周围下属匆匆忙要动作,池知秋却撑住程澍的肩头借力,又朝那尸身扑了过去。
“知知……”
池知秋捧起了那方玉佩死死地盯着看,玉佩碎了一半,不知是不是在人落下山崖时被山石磕碎的,但那玉佩的绳子却还完好地系在腰带上。
她记得,他腰间还系了一枚香囊的。
那是她给他绣的香囊,傅鸣蘅得了之后,欢喜地一直贴身带着,连成亲也没有取下,可现在这尸体腰间却并无香囊,玉佩的系带尚能完好,为何独独没了香囊?
她一直盯着玉佩不出声,面上既不见悲怆反应,亦不见她失声痛哭,程澍怕她伤心狠了只怕连哭都不会了,当即不顾她意愿,一把将她捞了起来,钳制着出了门。
“你们好好将鸣蘅,将他送回国公府去,好好与国公说,万望他节哀。
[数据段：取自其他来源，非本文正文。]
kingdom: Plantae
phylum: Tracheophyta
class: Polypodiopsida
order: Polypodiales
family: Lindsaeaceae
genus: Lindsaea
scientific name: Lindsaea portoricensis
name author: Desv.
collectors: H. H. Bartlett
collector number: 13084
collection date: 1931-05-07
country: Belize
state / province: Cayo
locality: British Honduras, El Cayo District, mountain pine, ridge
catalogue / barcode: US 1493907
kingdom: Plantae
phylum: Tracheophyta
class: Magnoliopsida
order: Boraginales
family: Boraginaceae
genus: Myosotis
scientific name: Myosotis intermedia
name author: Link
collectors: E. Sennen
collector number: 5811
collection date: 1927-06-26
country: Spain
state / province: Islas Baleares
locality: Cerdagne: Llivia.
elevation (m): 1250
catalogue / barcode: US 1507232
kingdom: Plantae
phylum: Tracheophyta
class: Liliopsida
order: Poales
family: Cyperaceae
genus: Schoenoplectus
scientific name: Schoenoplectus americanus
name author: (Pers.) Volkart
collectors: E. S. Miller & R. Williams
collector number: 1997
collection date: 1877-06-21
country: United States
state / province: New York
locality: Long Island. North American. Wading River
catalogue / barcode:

”
池知秋全身无力,只得被他揽着离开,一直盯着自己空无一物的掌心,失神地喃喃:“香囊,没有……”
“什么香囊没有?”
“阿蘅身上的!”她突然激动起来,但话说一半,旋即止了声,心脏控制不住地扑通扑通直跳,喜悦抑制不住地从心底漫上。
她不信玉佩尚能留住一半仍挂在尸身上,而那香囊却独独丢了,他将香囊收下时,妥妥帖帖地搁在了心口处,他定然是舍不得丢的,定然是仍带在了身上,那就意味着,他没死!
既没死,那这尸身又从何处来,他该当是计策要谋的!
池知秋攥住程澍的胳膊,翕动着唇半晌,到底将心中的喜悦压了下来。
程澍妥帖将她送回了房中,见她屋子里那还未拆下红囍字与红绸,满目悲痛地长叹了口气。
芹心立马端来了安神汤,红着眼劝慰道:“姑娘,您可千万要照顾好自己的身子啊,您的腹中,是姑爷的孩子……”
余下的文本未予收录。